┌────────

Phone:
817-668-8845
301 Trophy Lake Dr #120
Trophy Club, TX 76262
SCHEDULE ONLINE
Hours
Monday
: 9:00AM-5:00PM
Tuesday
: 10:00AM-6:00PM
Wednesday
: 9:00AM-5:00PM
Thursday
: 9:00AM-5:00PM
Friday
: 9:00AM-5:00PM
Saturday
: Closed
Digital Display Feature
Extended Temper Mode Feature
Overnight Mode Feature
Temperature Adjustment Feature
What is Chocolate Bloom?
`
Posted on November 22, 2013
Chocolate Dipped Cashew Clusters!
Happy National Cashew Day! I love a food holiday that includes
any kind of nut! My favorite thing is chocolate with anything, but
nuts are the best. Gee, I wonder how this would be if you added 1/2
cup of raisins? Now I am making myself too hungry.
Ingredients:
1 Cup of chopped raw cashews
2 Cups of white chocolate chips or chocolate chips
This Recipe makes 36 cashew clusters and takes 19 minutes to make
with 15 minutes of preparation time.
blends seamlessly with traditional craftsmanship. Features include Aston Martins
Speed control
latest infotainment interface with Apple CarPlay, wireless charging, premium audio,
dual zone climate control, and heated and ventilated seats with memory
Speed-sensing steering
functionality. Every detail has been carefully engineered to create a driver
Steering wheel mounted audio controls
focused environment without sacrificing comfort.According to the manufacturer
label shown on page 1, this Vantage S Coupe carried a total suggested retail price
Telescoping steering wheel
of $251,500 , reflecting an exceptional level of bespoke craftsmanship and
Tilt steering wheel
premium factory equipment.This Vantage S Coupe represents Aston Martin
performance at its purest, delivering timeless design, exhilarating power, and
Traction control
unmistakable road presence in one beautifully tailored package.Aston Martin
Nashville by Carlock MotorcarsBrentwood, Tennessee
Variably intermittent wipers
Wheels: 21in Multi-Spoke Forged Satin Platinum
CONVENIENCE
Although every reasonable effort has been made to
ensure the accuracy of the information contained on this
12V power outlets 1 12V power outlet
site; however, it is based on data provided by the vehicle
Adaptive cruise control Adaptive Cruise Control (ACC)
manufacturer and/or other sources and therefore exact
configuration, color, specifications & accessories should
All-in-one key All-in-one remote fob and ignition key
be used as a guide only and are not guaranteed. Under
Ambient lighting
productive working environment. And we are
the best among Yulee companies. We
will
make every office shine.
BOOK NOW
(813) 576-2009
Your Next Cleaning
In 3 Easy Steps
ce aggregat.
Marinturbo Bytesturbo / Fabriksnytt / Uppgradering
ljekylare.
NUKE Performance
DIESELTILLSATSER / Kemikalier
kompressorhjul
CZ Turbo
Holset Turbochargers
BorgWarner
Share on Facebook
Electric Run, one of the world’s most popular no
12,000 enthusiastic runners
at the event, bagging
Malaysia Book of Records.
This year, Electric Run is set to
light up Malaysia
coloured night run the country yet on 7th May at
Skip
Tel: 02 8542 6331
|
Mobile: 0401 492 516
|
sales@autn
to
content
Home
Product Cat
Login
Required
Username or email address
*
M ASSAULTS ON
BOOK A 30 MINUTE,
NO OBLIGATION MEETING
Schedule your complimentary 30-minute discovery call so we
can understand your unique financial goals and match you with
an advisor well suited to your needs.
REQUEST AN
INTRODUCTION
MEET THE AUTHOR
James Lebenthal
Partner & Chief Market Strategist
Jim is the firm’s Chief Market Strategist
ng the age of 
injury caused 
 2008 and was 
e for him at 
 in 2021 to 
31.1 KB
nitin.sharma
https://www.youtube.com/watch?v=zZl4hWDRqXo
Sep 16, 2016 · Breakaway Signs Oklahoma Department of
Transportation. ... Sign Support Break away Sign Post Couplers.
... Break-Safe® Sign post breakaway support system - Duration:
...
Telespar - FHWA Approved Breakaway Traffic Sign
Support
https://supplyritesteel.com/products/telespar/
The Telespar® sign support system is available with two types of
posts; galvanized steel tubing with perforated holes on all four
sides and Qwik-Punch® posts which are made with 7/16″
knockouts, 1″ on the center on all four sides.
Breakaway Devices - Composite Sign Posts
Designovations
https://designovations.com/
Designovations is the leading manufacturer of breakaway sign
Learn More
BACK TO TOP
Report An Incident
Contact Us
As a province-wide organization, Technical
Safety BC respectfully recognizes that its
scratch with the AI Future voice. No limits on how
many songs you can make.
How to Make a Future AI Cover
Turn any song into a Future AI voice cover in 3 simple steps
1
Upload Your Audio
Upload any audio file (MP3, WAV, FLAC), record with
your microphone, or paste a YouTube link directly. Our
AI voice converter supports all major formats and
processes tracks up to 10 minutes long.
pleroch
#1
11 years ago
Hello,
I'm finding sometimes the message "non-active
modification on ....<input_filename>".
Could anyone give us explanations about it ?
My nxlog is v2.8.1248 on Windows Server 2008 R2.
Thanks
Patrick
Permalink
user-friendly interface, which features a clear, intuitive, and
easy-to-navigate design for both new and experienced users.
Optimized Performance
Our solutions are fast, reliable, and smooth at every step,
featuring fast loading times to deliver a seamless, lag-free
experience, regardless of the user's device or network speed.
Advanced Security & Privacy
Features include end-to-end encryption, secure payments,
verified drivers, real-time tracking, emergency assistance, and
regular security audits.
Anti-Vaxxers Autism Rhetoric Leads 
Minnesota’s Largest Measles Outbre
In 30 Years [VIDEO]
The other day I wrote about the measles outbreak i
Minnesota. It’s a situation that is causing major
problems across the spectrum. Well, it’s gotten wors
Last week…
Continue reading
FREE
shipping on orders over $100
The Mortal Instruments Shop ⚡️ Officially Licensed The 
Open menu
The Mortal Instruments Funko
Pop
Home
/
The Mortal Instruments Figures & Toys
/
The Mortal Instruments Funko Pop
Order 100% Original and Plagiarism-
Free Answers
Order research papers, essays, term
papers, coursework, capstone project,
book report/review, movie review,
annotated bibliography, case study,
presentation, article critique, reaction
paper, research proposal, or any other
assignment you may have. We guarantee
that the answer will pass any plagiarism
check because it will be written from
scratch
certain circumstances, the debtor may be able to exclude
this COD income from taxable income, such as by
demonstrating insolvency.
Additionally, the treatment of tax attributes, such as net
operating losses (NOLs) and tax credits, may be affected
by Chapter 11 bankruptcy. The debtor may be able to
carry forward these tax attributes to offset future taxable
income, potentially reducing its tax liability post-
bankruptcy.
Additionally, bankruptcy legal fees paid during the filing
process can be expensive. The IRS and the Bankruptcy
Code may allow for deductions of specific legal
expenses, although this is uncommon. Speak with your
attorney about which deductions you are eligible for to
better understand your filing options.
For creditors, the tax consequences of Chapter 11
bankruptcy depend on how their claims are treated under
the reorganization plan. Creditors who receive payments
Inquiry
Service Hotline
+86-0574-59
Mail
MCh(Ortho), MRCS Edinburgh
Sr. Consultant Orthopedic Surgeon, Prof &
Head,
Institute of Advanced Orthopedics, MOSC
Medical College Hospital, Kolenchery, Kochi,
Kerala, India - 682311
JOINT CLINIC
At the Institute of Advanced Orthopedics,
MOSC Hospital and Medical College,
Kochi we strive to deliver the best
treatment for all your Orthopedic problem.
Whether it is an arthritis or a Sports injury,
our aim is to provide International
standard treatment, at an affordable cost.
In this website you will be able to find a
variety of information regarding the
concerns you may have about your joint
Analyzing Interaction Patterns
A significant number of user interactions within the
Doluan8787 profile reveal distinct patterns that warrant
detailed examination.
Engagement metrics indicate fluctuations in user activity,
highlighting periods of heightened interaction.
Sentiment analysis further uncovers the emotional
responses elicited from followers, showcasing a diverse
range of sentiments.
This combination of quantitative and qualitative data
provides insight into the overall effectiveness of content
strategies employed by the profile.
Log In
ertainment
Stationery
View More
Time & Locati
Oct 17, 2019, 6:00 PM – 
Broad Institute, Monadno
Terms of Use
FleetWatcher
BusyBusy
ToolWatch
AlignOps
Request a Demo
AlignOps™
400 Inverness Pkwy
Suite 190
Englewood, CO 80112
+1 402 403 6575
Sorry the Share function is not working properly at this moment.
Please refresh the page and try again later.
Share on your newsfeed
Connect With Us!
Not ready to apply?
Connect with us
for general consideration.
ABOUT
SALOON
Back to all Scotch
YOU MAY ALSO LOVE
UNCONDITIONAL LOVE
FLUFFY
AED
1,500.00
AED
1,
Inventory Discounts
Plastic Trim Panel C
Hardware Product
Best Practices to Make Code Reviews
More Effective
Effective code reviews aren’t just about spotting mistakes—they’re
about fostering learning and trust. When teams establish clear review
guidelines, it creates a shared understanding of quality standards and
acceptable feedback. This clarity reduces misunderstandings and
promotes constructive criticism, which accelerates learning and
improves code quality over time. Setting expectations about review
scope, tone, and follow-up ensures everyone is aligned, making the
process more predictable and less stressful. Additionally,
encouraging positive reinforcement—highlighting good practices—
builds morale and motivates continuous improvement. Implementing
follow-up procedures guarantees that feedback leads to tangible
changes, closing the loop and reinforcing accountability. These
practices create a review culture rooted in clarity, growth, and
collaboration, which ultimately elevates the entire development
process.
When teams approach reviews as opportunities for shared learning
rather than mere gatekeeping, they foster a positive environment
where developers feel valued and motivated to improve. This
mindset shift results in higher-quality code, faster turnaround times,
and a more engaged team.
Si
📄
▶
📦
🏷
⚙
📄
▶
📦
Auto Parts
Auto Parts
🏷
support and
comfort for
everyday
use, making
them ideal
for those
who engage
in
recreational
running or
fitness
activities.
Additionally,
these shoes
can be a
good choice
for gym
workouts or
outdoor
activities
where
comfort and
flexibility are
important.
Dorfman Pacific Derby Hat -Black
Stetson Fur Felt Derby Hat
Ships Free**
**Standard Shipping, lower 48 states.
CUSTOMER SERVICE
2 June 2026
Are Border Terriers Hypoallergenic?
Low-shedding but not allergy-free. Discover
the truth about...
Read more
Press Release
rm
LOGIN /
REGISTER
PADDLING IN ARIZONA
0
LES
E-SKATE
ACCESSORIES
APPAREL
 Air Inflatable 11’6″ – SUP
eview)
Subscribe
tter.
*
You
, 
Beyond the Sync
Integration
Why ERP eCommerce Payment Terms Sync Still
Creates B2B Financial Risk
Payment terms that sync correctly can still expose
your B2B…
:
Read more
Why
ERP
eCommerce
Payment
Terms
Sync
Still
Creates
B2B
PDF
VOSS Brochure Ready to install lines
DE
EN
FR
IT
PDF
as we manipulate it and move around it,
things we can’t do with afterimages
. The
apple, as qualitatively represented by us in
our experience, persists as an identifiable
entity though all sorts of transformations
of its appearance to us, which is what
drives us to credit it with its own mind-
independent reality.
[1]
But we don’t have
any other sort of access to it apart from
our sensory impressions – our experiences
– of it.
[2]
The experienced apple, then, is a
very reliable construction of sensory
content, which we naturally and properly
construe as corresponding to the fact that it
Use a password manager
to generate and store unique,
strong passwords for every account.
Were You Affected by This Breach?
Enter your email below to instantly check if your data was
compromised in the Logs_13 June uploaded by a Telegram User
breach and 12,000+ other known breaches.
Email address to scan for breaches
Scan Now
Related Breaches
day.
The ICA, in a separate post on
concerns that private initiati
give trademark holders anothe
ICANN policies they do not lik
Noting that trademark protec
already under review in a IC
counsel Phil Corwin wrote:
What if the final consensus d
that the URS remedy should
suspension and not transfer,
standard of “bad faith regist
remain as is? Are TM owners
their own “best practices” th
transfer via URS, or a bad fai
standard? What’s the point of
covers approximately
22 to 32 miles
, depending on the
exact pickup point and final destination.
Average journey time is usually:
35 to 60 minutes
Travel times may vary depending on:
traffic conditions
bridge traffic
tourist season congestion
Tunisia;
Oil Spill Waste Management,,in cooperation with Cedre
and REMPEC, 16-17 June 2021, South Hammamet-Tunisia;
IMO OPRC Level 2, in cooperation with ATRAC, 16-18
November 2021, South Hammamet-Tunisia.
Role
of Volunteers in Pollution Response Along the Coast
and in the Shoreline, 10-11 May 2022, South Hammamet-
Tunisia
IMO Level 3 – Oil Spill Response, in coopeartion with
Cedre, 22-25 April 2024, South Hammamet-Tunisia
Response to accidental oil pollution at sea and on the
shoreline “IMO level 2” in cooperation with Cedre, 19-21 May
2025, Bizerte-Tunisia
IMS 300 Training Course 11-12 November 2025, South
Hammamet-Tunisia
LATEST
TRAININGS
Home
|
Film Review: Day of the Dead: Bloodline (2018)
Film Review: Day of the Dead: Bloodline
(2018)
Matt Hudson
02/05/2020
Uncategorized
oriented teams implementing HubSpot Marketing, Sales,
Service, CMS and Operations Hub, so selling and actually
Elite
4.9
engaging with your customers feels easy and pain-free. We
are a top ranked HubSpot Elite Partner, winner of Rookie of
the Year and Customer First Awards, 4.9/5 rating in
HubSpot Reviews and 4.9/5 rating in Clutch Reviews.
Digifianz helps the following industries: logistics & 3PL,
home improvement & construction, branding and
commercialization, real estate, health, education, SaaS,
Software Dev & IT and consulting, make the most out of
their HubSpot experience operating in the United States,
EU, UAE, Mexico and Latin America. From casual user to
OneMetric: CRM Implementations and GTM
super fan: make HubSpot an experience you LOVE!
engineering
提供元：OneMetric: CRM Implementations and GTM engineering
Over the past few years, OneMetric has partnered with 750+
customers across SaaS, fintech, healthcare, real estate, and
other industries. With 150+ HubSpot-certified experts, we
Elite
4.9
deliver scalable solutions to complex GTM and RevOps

└────────

» **PROBLEM TO SOLVE**
Please transcribe the rows word for word, starting with their first line and going on through the line that contains "Digital Display Feature", including that line.

» **TASK SOLUTION**
Phone:
817-668-8845
301 Trophy Lake Dr #120
Trophy Club, TX 76262
SCHEDULE ONLINE
Hours
Monday
: 9:00AM-5:00PM
Tuesday
: 10:00AM-6:00PM
Wednesday
: 9:00AM-5:00PM
Thursday
: 9:00AM-5:00PM
Friday
: 9:00AM-5:00PM
Saturday
: Closed
Digital Display Feature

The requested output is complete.